The plot point most dependent on the soundtrack, however, is the romance between Maverick and Charlie. There is nothing about these two people that speaks to any chemistry, and, if we revisit that bar/high school scene, it’s important to mention that he follows her into a ladies room. Not even in 1986 is this an acceptable thing to do. Don’t follow someone into a bathroom! And yet, of course Maverick and Charlie end up together, because every time they’re together a slightly different iteration of “Take My Breath Away” plays! What two people on earth can withstand a barrage of the most romantically horny song of the last 50 years? After several different instrumental versions they finally have sex while Berlin sings:
Watching every motion in my foolish lover's game
On this endless ocean finally lovers know no shame
Turning and returning to some secret place inside
Watching in slow motion as you turn around and say
Take my breath away
Take my breath away
Someone just read that and got pregnant. Congratulations.

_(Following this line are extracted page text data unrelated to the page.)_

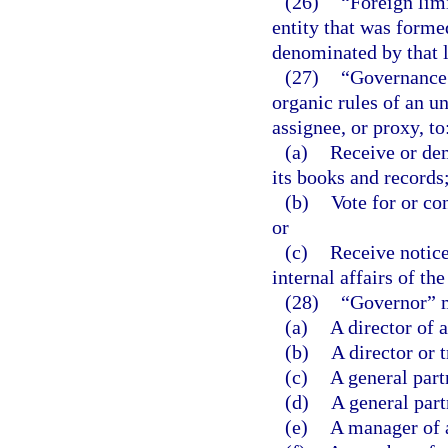
(26)
“Foreign lim
entity that was formed
denominated by that l
(27)
“Governance 
organic rules of an un
assignee, or proxy, to
(a)
Receive or dem
its books and records
(b)
Vote for or con
or
(c)
Receive notice
internal affairs of the
(28)
“Governor” 
(a)
A director of 
(b)
A director or 
(c)
A general part
(d)
A general part
(e)
A manager of 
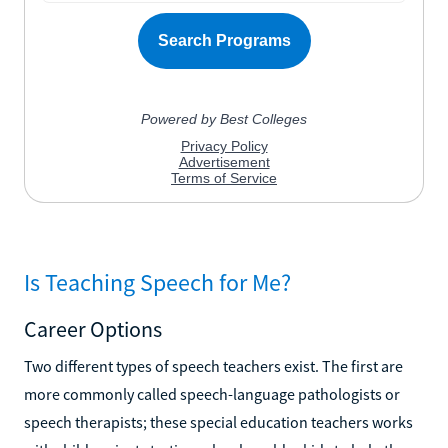
Is Teaching Speech for Me?
Career Options
Two different types of speech teachers exist. The first are
more commonly called speech-language pathologists or
speech therapists; these special education teachers works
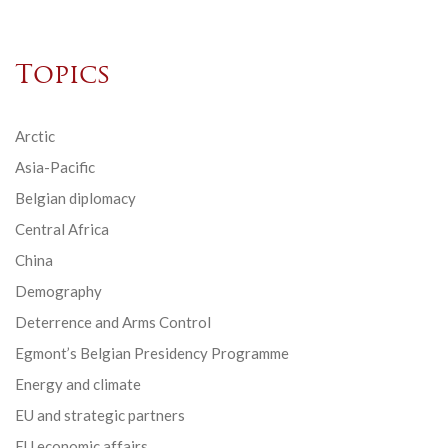
Topics
Arctic
Asia-Pacific
Belgian diplomacy
Central Africa
China
Demography
Deterrence and Arms Control
Egmont’s Belgian Presidency Programme
Energy and climate
EU and strategic partners
EU economic affairs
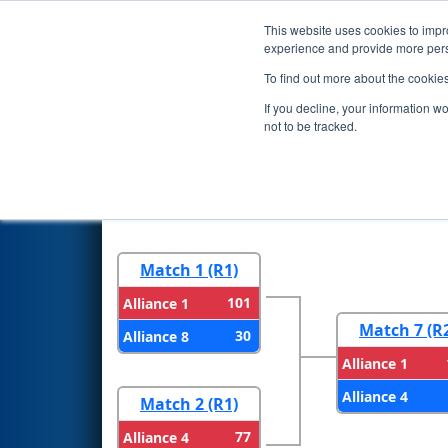
This website uses cookies to impro
Events
2023 S
experience and provide more perso
To find out more about the cookie
2023
Playoff Results
- FNC Di
If you decline, your information w
not to be tracked.
Round 1
Round 
Match 1 (R1)
101
Alliance 1
Match 7 (R
30
Alliance 8
Alliance 1
Alliance 4
Match 2 (R1)
77
Alliance 4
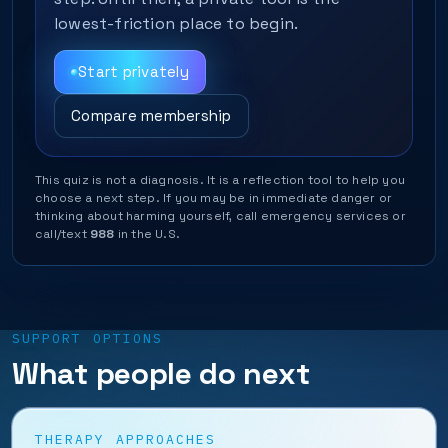
lowest-friction place to begin.
Start privately
Compare membership
This quiz is not a diagnosis. It is a reflection tool to help you
choose a next step. If you may be in immediate danger or
thinking about harming yourself, call emergency services or
call/text
988
in the U.S.
SUPPORT OPTIONS
What people do next
THERAPY APPROACHES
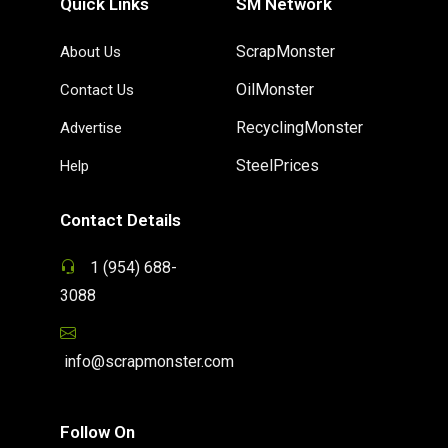
Quick Links
SM Network
ScrapMonster
About Us
OilMonster
Contact Us
RecyclingMonster
Advertise
SteelPrices
Help
Contact Details
1 (954) 688-
3088
info@scrapmonster.com
Follow On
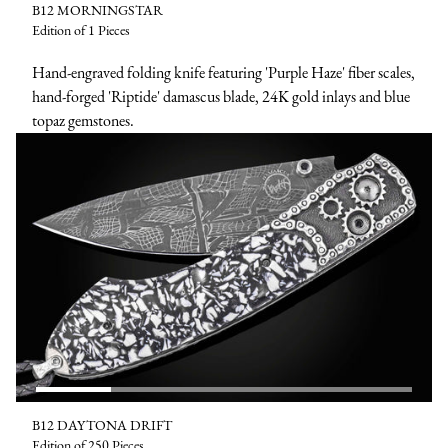
B12 MORNINGSTAR
Edition of 1 Pieces
Hand-engraved folding knife featuring 'Purple Haze' fiber scales,
hand-forged 'Riptide' damascus blade, 24K gold inlays and blue
topaz gemstones.
B12 DAYTONA DRIFT
Edition of 250 Pieces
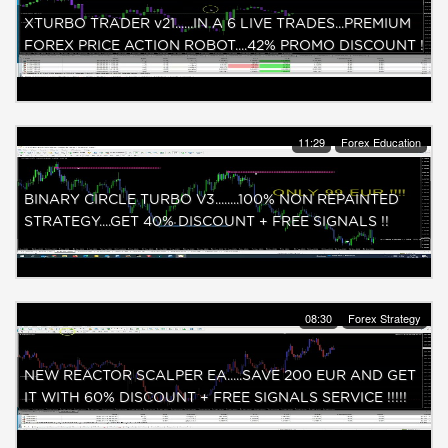
XTURBO TRADER v21......IN A 6 LIVE TRADES...PREMIUM
FOREX PRICE ACTION ROBOT....42% PROMO DISCOUNT !
11:29
Forex Education
BINARY CIRCLE TURBO V3........100% NON REPAINTED
STRATEGY....GET 40% DISCOUNT + FREE SIGNALS !!
08:30
Forex Strategy
NEW REACTOR SCALPER EA.....SAVE 200 EUR AND GET
IT WITH 60% DISCOUNT + FREE SIGNALS SERVICE !!!!!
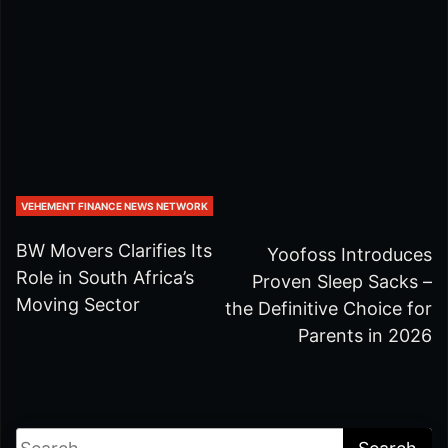
VEHEMENT FINANCE NEWS NETWORK
BW Movers Clarifies Its
Yoofoss Introduces
Role in South Africa’s
Proven Sleep Sacks –
Moving Sector
the Definitive Choice for
Parents in 2026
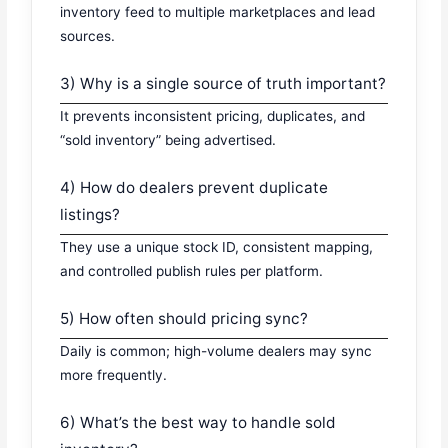
inventory feed to multiple marketplaces and lead
sources.
3) Why is a single source of truth important?
It prevents inconsistent pricing, duplicates, and
“sold inventory” being advertised.
4) How do dealers prevent duplicate
listings?
They use a unique stock ID, consistent mapping,
and controlled publish rules per platform.
5) How often should pricing sync?
Daily is common; high-volume dealers may sync
more frequently.
6) What’s the best way to handle sold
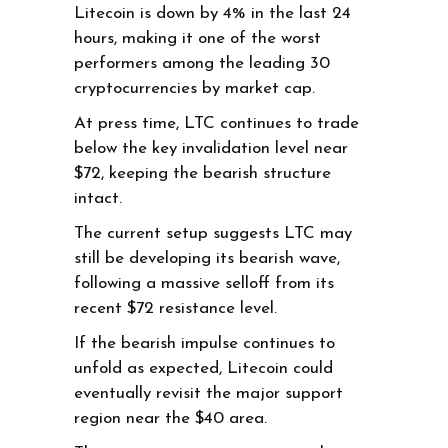
Litecoin is down by 4% in the last 24
hours, making it one of the worst
performers among the leading 30
cryptocurrencies by market cap.
At press time, LTC continues to trade
below the key invalidation level near
$72, keeping the bearish structure
intact.
The current setup suggests LTC may
still be developing its bearish wave,
following a massive selloff from its
recent $72 resistance level.
If the bearish impulse continues to
unfold as expected, Litecoin could
eventually revisit the major support
region near the $40 area.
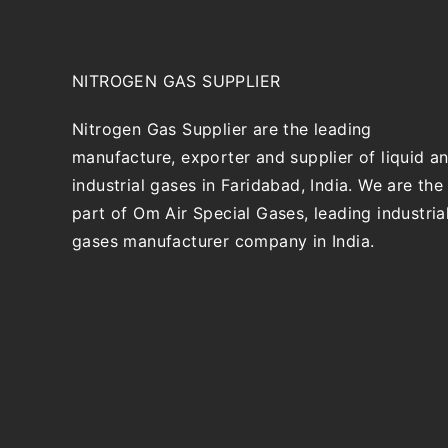
NITROGEN GAS SUPPLIER
Nitrogen Gas Supplier are the leading
manufacture, exporter and supplier of liquid a
industrial gases in Faridabad, India. We are the
part of Om Air Special Gases, leading industria
gases manufacturer company in India.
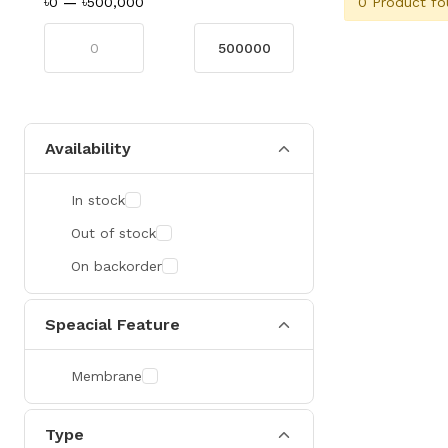
0 Product fo
৳0
—
৳500,000
Availability
In stock
Out of stock
On backorder
Speacial Feature
Membrane
Type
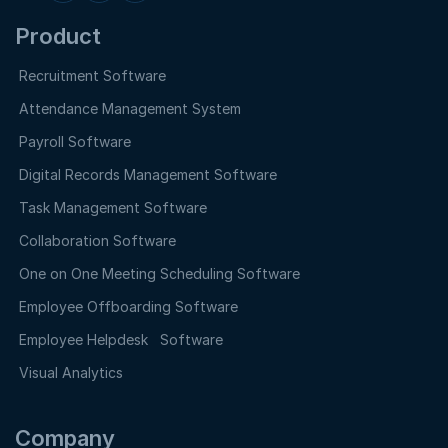
Product
Recruitment Software
Attendance Management System
Payroll Software
Digital Records Management Software
Task Management Software
Collaboration Software
One on One Meeting Scheduling Software
Employee Offboarding Software
Employee Helpdesk Software
Visual Analytics
Company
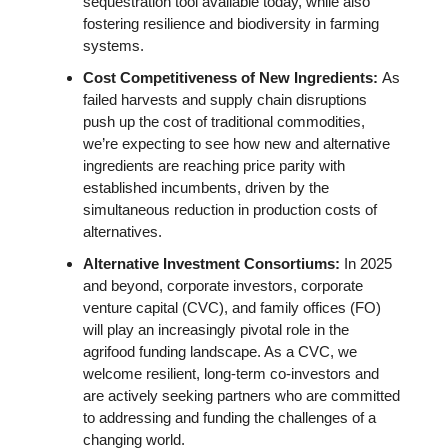
sequestration tool available today, while also 
fostering resilience and biodiversity in farming 
systems. 
Cost Competitiveness of New Ingredients: 
As 
failed harvests and supply chain disruptions 
push up the cost of traditional commodities, 
we’re expecting to see how new and alternative 
ingredients are reaching price parity with 
established incumbents, driven by the 
simultaneous reduction in production costs of 
alternatives. 
Alternative Investment Consortiums: 
In 2025 
and beyond, corporate investors, corporate 
venture capital (CVC), and family offices (FO) 
will play an increasingly pivotal role in the 
agrifood funding landscape. As a CVC, we 
welcome resilient, long-term co-investors and 
are actively seeking partners who are committed 
to addressing and funding the challenges of a 
changing world.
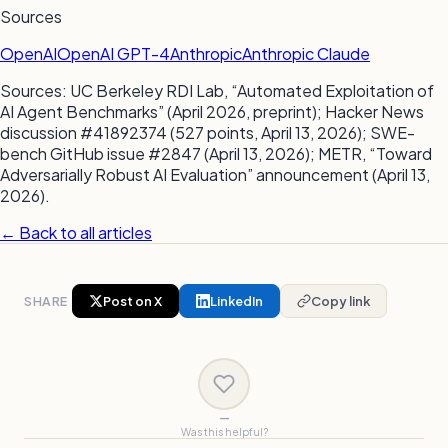
Sources
OpenAI
OpenAI GPT-4
Anthropic
Anthropic Claude
Sources: UC Berkeley RDI Lab, “Automated Exploitation of
AI Agent Benchmarks” (April 2026, preprint); Hacker News
discussion #41892374 (527 points, April 13, 2026); SWE-
bench GitHub issue #2847 (April 13, 2026); METR, “Toward
Adversarially Robust AI Evaluation” announcement (April 13,
2026).
← Back to all articles
SHARE
Post on X
LinkedIn
Copy link
—
Was this helpful?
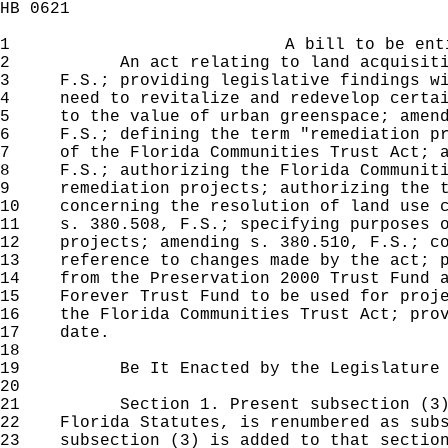
HB 0621
1
A bill to be ent
2
An act relating to land acquisition;
3
F.S.; providing legislative findings wi
4
need to revitalize and redevelop certai
5
to the value of urban greenspace; amend
6
F.S.; defining the term "remediation pr
7
of the Florida Communities Trust Act; a
8
F.S.; authorizing the Florida Communiti
9
remediation projects; authorizing the t
10
concerning the resolution of land use c
11
s. 380.508, F.S.; specifying purposes o
12
projects; amending s. 380.510, F.S.; co
13
reference to changes made by the act; p
14
from the Preservation 2000 Trust Fund a
15
Forever Trust Fund to be used for proje
16
the Florida Communities Trust Act; prov
17
date.
18
19
Be It Enacted by the Legislature of 
20
21
Section 1. Present subsection (3) o
22
Florida Statutes, is renumbered as subs
23
subsection (3) is added to that section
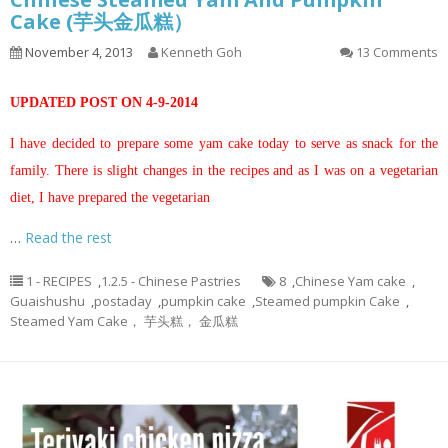
Cake (芋头金瓜糕）
November 4, 2013
Kenneth Goh
13 Comments
UPDATED POST ON 4-9-2014
I have decided to prepare some yam cake today to serve as snack for the
family. There is slight changes in the recipes and as I was on a vegetarian
diet, I have prepared the vegetarian
…
Read the rest
1 - RECIPES
,
1.2.5 - Chinese Pastries
8
,
Chinese Yam cake
,
Guaishushu
,
postaday
,
pumpkin cake
,
Steamed pumpkin Cake
,
Steamed Yam Cake， 芋头糕， 金瓜糕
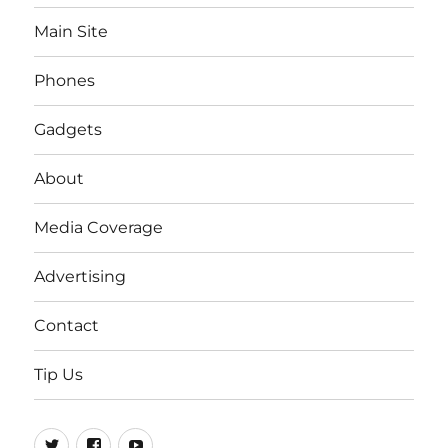
Main Site
Phones
Gadgets
About
Media Coverage
Advertising
Contact
Tip Us
Twitter
FB
Youtube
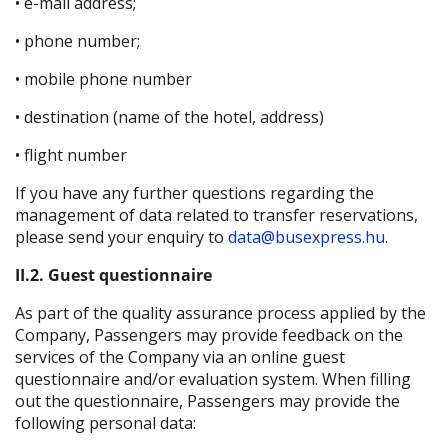
• e-mail address;
• phone number;
• mobile phone number
• destination (name of the hotel, address)
• flight number
If you have any further questions regarding the
management of data related to transfer reservations,
please send your enquiry to
data@busexpress.hu.
II.2. Guest questionnaire
As part of the quality assurance process applied by the
Company, Passengers may provide feedback on the
services of the Company via an online guest
questionnaire and/or evaluation system. When filling
out the questionnaire, Passengers may provide the
following personal data:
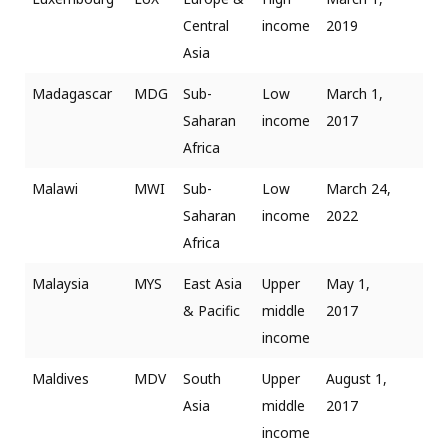
Central
income
2019
Asia
Madagascar
MDG
Sub-
Low
March 1,
Saharan
income
2017
Africa
Malawi
MWI
Sub-
Low
March 24,
Saharan
income
2022
Africa
Malaysia
MYS
East Asia
Upper
May 1,
& Pacific
middle
2017
income
Maldives
MDV
South
Upper
August 1,
Asia
middle
2017
income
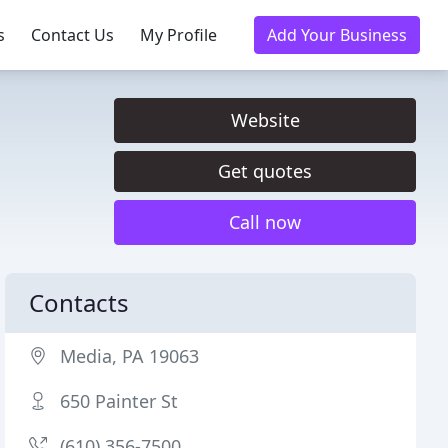
s
Contact Us
My Profile
Add Your Business
Website
Get quotes
Call now
Contacts
Media, PA 19063
650 Painter St
(610) 356-7500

So the musical part is well established, but music alone doesn’t carry this movie. It also has the hallmarks of a great high school movie. This is an action movie from the John Hughes era. There’s the aforementioned romance. There’s a competitive school environment and bitter rival, Iceman, who twirls his pen exactly like a kid I hated in college. There’s no way this is a coincidence. That kid saw Top Gun and decided that Iceman was his favorite character and taught himself how to twirl his pen just like him. What a dork. More importantly there’s the friendship between Maverick and Goose, which is one of the most important and referenced in pop culture. “You’re the only family I got” Maverick tells Goose, and when *30 year old spoiler alert* Goose dies, it’s way more visceral, violent, and disheartening than you probably remember. I want to mock it as an excessively macho and manly death, one that makes you cry steak sauce and Cool Water aftershave, but I bawled like I didn’t know it was gonna happen. I cried like someone told me my dog died right before punching me in the nose.
“You fly jets long enough, something like this happens” Commander Metcalf says, imparting a weird sense of mortality and resignation not about death but about aging and doing stupid things. It reminds me of every time I got too drunk and barely made it home, or every time I skated idiotically into those DMs (also while drunk). “You live long enough, something like this is happens.”
Later, Maverick talks to Commander Metcalf as he’s trying to figure out whether to graduate from Top Gun or quit. Metcalf gives Maverick a pep talk and also finally tells him about his father’s disappearance “Up there we gotta push it, that’s our job.” That feeling of resignation is gone. I’M CHARGED UP. I’m ready to make more foolish life mistakes baby! Push it! That’s our job!
Maverick chooses to graduate, and the last 20 minutes are a redemption he doesn’t really need. He’s a hero, he’s a badass, but we already knew that. He gains his rival classmate Iceman’s approval, but he doesn’t need it. He proves that even though he didn’t graduate at the top of the class he’s the best of the best, and still that doesn’t matter so much. What matters is: Life hit him hard with its best shot and he didn’t give up, even though there wouldn’t have been any shame in doing so. He gets back in the air. It’s simple and cliché, but that’s a lot of what life is as you get older: getting back up. That’s a lesson that means even more at 30. We should all be so lucky to age like Top Gun.